_GOAL OF THE EXERCISE_:
Where in the records does the word "fitness" appear? Copy each line that holds it.

==============================

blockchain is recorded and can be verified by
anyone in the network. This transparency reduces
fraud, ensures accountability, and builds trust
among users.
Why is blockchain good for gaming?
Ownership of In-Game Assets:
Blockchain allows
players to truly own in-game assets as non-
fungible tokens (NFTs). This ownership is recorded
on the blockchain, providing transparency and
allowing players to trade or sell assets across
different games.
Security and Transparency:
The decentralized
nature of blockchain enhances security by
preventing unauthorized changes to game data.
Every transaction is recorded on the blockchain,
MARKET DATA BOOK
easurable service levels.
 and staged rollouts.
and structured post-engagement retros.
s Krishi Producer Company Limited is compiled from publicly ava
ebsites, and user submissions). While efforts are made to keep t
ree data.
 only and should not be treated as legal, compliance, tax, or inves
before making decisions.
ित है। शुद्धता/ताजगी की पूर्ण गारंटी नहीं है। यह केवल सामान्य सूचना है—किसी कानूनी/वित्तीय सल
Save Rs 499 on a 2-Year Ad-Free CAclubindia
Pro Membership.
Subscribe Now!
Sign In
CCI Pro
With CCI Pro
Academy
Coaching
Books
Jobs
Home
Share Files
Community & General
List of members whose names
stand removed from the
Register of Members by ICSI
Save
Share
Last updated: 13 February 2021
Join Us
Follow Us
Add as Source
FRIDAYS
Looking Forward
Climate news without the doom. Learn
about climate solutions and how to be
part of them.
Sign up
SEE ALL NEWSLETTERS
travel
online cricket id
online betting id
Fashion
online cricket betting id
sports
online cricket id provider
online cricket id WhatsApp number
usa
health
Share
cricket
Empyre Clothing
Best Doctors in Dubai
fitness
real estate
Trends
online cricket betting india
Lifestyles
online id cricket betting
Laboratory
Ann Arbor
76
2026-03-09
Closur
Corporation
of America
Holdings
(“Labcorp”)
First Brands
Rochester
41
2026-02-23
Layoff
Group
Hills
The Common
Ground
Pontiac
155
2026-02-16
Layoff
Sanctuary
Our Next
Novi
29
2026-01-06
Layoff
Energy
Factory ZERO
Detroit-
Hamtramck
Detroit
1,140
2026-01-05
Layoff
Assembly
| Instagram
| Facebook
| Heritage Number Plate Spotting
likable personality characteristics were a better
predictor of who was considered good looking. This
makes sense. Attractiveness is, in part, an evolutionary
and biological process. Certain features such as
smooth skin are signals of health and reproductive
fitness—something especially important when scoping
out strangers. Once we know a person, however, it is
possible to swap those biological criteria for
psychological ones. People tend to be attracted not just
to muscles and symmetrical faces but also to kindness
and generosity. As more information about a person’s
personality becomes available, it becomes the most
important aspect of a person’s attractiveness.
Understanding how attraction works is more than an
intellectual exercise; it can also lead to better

==============================

_RESULT OF THIS TASK_:
fitness
fitness—something especially important when scoping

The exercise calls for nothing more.